JOB: Copy every line of the data below without changing anything.

- - - - -

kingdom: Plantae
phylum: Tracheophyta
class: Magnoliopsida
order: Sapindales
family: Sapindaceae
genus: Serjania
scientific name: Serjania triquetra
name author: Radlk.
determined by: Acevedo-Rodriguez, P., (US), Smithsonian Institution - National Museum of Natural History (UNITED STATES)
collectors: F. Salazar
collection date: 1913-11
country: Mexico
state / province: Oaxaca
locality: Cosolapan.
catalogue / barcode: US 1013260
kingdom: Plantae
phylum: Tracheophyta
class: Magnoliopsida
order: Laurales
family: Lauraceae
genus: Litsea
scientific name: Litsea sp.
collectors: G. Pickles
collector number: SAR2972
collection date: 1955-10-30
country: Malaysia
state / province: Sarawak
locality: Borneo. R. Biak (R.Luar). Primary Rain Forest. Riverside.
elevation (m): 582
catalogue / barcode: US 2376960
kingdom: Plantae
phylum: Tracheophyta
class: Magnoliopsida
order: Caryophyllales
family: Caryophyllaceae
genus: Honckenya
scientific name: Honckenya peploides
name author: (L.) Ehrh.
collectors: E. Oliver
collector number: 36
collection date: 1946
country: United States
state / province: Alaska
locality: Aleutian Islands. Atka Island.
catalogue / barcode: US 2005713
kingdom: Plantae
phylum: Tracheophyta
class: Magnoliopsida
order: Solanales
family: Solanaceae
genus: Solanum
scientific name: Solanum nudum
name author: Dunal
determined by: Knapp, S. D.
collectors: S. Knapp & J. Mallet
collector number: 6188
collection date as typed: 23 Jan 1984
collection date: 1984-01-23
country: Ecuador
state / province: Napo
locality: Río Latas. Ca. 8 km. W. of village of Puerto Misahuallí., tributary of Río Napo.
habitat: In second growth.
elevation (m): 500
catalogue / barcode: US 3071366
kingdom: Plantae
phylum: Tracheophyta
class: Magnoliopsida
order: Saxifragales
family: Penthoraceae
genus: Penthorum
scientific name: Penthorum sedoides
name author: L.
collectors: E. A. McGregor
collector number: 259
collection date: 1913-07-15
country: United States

- - - - -

RESULT:
kingdom: Plantae
phylum: Tracheophyta
class: Magnoliopsida
order: Sapindales
family: Sapindaceae
genus: Serjania
scientific name: Serjania triquetra
name author: Radlk.
determined by: Acevedo-Rodriguez, P., (US), Smithsonian Institution - National Museum of Natural History (UNITED STATES)
collectors: F. Salazar
collection date: 1913-11
country: Mexico
state / province: Oaxaca
locality: Cosolapan.
catalogue / barcode: US 1013260
kingdom: Plantae
phylum: Tracheophyta
class: Magnoliopsida
order: Laurales
family: Lauraceae
genus: Litsea
scientific name: Litsea sp.
collectors: G. Pickles
collector number: SAR2972
collection date: 1955-10-30
country: Malaysia
state / province: Sarawak
locality: Borneo. R. Biak (R.Luar). Primary Rain Forest. Riverside.
elevation (m): 582
catalogue / barcode: US 2376960
kingdom: Plantae
phylum: Tracheophyta
class: Magnoliopsida
order: Caryophyllales
family: Caryophyllaceae
genus: Honckenya
scientific name: Honckenya peploides
name author: (L.) Ehrh.
collectors: E. Oliver
collector number: 36
collection date: 1946
country: United States
state / province: Alaska
locality: Aleutian Islands. Atka Island.
catalogue / barcode: US 2005713
kingdom: Plantae
phylum: Tracheophyta
class: Magnoliopsida
order: Solanales
family: Solanaceae
genus: Solanum
scientific name: Solanum nudum
name author: Dunal
determined by: Knapp, S. D.
collectors: S. Knapp & J. Mallet
collector number: 6188
collection date as typed: 23 Jan 1984
collection date: 1984-01-23
country: Ecuador
state / province: Napo
locality: Río Latas. Ca. 8 km. W. of village of Puerto Misahuallí., tributary of Río Napo.
habitat: In second growth.
elevation (m): 500
catalogue / barcode: US 3071366
kingdom: Plantae
phylum: Tracheophyta
class: Magnoliopsida
order: Saxifragales
family: Penthoraceae
genus: Penthorum
scientific name: Penthorum sedoides
name author: L.
collectors: E. A. McGregor
collector number: 259
collection date: 1913-07-15
country: United States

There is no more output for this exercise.